### Work order
Beginning at the line containing "fechamos uma parceria com o governo do" in the material below and ending at the line containing "Rural (SDR), no", return each line exactly and add nothing.

### Source material

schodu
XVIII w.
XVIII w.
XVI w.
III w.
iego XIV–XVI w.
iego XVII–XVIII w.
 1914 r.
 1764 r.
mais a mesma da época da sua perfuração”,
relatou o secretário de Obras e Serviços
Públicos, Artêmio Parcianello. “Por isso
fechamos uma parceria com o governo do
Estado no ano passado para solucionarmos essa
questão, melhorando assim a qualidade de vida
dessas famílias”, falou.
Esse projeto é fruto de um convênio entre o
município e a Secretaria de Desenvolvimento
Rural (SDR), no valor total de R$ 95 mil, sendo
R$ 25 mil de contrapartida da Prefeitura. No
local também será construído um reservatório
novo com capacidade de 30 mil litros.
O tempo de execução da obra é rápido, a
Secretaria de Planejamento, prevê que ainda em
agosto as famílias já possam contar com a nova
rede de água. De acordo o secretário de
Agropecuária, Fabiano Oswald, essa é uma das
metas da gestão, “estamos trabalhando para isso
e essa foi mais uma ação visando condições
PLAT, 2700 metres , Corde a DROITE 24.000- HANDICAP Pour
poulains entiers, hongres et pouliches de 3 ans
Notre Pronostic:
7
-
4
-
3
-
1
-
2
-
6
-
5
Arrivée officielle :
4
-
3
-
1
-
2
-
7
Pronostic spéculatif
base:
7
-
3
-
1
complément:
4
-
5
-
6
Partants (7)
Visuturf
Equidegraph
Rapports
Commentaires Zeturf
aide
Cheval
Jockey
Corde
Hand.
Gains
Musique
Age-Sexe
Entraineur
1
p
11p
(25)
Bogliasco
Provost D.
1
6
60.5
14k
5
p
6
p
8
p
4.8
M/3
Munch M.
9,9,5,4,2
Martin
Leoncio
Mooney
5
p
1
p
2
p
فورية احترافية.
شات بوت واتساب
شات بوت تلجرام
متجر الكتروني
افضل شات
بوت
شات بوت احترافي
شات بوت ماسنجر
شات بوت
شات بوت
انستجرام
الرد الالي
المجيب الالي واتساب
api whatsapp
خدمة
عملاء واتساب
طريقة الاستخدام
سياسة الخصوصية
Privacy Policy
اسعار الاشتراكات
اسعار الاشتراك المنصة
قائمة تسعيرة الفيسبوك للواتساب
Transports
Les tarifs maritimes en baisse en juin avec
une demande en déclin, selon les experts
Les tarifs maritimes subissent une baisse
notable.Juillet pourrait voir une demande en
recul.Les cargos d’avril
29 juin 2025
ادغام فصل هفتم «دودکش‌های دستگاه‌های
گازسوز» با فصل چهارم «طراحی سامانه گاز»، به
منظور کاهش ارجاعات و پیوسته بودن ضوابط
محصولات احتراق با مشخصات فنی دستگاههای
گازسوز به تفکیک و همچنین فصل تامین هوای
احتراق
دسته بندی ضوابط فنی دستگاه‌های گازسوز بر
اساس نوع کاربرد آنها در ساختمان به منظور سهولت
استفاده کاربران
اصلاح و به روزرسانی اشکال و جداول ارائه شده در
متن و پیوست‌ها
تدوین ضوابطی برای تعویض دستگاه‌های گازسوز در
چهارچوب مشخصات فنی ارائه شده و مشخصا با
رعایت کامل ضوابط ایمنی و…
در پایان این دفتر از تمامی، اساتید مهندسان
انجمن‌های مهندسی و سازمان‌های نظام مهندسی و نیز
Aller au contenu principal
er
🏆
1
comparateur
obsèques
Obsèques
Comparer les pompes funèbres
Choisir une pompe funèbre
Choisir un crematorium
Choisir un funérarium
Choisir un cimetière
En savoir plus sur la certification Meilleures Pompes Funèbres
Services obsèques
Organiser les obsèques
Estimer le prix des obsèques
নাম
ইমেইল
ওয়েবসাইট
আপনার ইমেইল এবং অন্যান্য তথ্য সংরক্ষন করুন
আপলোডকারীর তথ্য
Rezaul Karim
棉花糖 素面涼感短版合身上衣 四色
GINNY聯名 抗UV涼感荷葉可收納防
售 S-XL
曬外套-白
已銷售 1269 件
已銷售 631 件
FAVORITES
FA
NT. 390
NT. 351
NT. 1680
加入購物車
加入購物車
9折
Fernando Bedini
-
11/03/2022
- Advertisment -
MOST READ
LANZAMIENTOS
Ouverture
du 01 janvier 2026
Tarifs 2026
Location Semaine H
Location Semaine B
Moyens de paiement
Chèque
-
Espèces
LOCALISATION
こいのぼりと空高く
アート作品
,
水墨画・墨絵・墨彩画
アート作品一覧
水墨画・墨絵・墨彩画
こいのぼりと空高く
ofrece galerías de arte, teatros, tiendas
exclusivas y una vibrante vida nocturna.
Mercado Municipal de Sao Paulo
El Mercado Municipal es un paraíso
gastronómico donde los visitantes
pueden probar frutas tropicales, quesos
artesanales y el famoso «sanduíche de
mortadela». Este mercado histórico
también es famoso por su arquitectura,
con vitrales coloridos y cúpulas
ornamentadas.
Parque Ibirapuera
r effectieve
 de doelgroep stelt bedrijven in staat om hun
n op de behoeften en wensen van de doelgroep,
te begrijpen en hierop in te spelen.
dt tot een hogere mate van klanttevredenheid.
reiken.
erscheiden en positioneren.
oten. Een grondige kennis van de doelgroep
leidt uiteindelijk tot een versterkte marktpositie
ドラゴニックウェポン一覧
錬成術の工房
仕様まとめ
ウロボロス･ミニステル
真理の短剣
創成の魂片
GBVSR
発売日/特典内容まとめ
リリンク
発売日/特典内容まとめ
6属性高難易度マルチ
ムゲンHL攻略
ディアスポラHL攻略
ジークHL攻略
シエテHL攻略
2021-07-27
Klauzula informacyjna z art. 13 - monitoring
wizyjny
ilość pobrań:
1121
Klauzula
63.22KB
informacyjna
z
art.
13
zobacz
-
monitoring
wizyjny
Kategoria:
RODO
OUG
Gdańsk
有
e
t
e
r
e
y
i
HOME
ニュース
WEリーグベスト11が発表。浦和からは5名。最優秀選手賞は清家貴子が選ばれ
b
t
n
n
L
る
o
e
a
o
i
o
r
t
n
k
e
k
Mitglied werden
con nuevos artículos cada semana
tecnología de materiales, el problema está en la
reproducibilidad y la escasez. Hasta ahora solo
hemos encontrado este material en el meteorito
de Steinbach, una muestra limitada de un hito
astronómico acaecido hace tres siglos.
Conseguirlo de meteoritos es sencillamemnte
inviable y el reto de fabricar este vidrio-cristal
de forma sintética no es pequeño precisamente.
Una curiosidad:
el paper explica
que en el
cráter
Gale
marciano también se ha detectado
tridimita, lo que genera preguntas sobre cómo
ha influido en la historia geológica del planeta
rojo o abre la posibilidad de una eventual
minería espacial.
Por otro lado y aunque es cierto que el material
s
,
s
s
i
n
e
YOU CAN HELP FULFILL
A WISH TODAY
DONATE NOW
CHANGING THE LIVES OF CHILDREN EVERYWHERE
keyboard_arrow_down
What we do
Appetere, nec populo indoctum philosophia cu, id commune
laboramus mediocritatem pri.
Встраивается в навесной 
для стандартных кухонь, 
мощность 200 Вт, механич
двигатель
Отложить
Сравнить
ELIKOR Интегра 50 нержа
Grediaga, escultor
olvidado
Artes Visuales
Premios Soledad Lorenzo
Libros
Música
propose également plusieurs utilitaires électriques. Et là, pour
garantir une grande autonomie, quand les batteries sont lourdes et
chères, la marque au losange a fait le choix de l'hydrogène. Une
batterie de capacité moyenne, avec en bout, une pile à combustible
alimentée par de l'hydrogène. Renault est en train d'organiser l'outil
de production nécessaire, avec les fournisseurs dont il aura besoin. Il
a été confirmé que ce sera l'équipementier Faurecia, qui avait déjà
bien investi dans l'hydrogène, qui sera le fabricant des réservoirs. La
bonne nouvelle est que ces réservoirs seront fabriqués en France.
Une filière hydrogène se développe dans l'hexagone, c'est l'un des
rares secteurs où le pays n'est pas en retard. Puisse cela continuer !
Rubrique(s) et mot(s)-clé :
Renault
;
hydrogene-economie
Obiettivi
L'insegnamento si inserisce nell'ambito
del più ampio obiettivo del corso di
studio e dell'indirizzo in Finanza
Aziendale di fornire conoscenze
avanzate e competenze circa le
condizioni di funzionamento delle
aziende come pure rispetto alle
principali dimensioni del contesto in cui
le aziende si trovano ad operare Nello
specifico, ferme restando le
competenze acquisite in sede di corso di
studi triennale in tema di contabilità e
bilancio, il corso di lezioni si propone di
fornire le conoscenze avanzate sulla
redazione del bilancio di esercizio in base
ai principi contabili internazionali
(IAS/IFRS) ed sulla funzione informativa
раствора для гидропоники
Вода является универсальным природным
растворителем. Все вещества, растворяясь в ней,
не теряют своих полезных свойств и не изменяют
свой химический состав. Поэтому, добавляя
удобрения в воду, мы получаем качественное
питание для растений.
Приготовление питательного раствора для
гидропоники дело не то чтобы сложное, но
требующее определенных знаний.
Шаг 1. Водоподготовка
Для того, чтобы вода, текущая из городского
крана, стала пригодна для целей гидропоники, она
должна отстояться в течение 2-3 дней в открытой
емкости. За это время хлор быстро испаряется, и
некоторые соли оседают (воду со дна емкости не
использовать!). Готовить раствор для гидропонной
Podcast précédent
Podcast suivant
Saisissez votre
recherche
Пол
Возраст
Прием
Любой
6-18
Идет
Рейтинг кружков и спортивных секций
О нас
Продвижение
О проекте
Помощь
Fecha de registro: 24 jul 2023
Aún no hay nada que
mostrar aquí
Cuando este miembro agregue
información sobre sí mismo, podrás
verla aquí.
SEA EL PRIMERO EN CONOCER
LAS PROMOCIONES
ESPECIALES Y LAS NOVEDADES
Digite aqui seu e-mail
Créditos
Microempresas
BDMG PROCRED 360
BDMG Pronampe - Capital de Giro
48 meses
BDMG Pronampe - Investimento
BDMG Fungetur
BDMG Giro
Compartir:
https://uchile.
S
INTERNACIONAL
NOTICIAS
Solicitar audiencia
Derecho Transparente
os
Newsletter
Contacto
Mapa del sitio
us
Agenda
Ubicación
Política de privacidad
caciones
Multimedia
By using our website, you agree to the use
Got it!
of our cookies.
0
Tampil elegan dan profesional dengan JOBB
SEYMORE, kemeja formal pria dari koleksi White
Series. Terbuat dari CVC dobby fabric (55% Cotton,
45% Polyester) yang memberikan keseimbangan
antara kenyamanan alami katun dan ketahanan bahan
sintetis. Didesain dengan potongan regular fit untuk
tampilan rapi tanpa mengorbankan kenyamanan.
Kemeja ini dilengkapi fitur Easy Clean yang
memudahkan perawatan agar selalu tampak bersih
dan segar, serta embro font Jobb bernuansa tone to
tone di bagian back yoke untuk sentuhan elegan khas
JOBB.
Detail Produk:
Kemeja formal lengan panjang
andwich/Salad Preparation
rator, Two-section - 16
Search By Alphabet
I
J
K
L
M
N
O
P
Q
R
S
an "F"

### Exercise output
fechamos uma parceria com o governo do
Estado no ano passado para solucionarmos essa
questão, melhorando assim a qualidade de vida
dessas famílias”, falou.
Esse projeto é fruto de um convênio entre o
município e a Secretaria de Desenvolvimento
Rural (SDR), no valor total de R$ 95 mil, sendo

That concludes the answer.